- Born: February 15, 1920 New York City, New York, U.S.
- Died: March 1, 2007 (aged 87) Woodland Hills, California, U.S.
- Occupation(s): Production designer, art director, illustrator
- Spouse: Lillian Farber ​(m. 1947)​
- Children: 3

= Harold Michelson =

American artist

Harold Michelson (February 15, 1920 – March 1, 2007) was an American production designer and art director. In addition, he worked as an illustrator and/or storyboard artist on numerous films from the 1940s through the 1990s.

==Biography==
A native of New York City, Michelson worked with the Bureau of Engraving and Printing in Washington, D.C. after graduating from high school. He then served as a bombardier-navigator in the U.S. Army Air Forces during World War II, flying more than 40 missions over Germany.

After the war, Michelson became an illustrator. He worked on magazines while attending the Art Students League of New York before moving on to Chicago and Los Angeles, where he illustrated movie posters. He ultimately became an illustrator for Columbia Pictures before being traded to Paramount Pictures, where he worked as illustrator and storyboard artist on The Ten Commandments. He then worked as a storyboard artist on Ben-Hur for MGM and Spartacus for Universal Pictures.

Throughout the remainder of the 1960s, he worked as either illustrator or storyboard artist on films such as West Side Story, The Birds, Cleopatra, Who's Afraid of Virginia Woolf? and The Graduate. During the 1970s, he was an illustrator for films like Fiddler on the Roof and Cross of Iron; in the 1980s, he worked on Firestarter and The Cotton Club, and he was a visual consultant on the 1986 remake of The Fly.

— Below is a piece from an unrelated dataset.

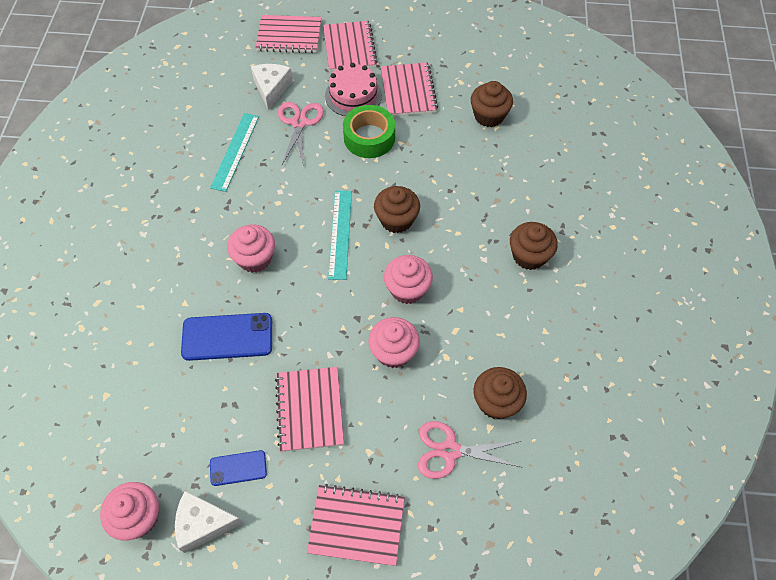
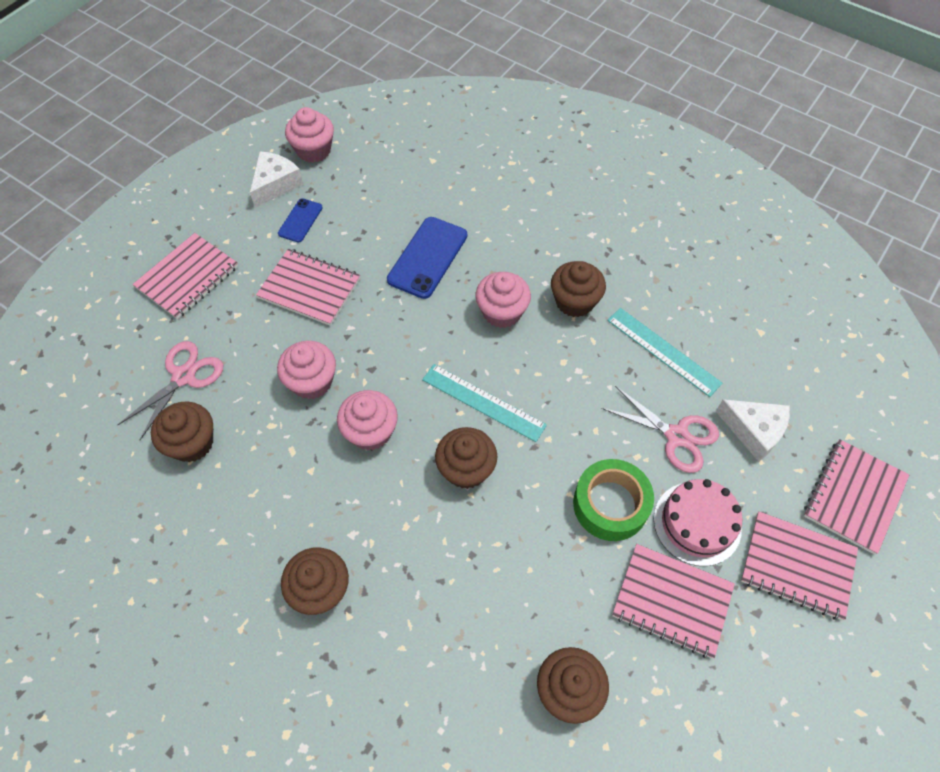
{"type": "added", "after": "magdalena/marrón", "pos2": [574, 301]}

His career as an art director started in television, beginning with Matinee Theatre and moving to programs such as Gomer Pyle, USMC and The Andy Griffith Show. He served as art director on several films and began working as production designer with the 1971 Cannes Film Festival Jury Grand Prize-winning film Johnny Got His Gun, and he continued to work as an illustrator and storyboard artist.

Michelson worked on two films for Mel Brooks, first as production designer on History of the World, Part I and later as art director for Spaceballs. Michelson's other art direction credits include the films Mommie Dearest, Planes, Trains & Automobiles and Dick Tracy. He also served as a consultant for producer Danny DeVito on films such as Hoffa and Death to Smoochy.

==Death and legacy==
Michelson died at the Motion Picture & Television Fund retirement home, following a long illness, at the age of 87.

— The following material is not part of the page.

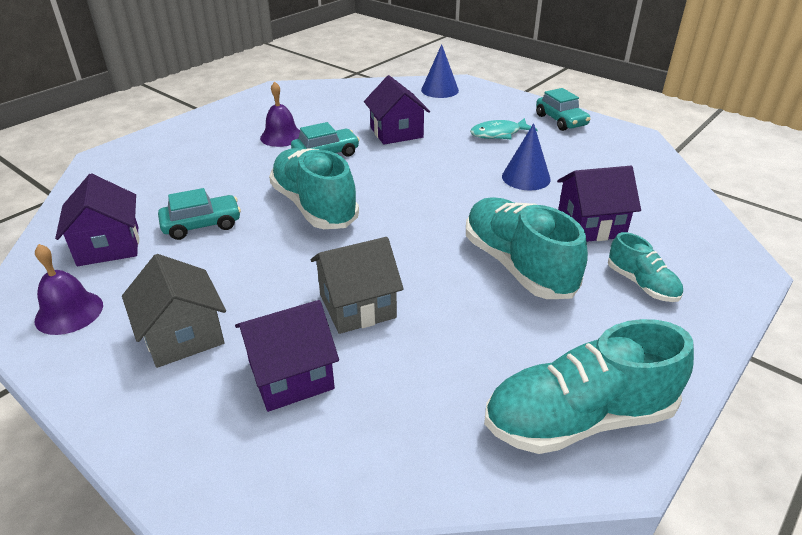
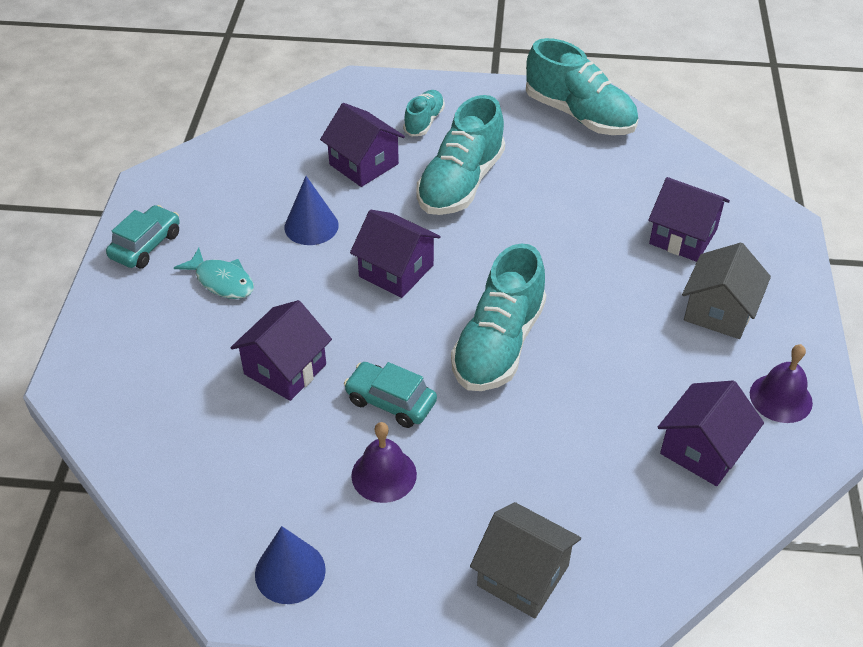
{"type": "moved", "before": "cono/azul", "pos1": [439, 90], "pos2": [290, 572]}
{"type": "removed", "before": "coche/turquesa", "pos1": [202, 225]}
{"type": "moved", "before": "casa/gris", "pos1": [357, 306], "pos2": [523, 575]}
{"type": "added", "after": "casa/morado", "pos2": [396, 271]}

The documentary film Harold and Lillian: A Hollywood Love Story describes the life and career of Michelson and his wife Lillian, who became a respected film researcher.

==Awards and honors==
Michelson shared his first Academy Award nomination for his production designs on Star Trek: The Motion Picture, contributing to the interior and exterior design on the newly refit USS Enterprise. He shared a second nomination for his art direction on the 1983 film Terms of Endearment.

In 1999 Michelson was honored with the Art Directors Guild's Lifetime Achievement Award, and in 2002, he received the Outstanding Achievement in Production Design award from the Hollywood Film Festival.

He was inducted into the Art Directors Guild Hall of Fame in 2009.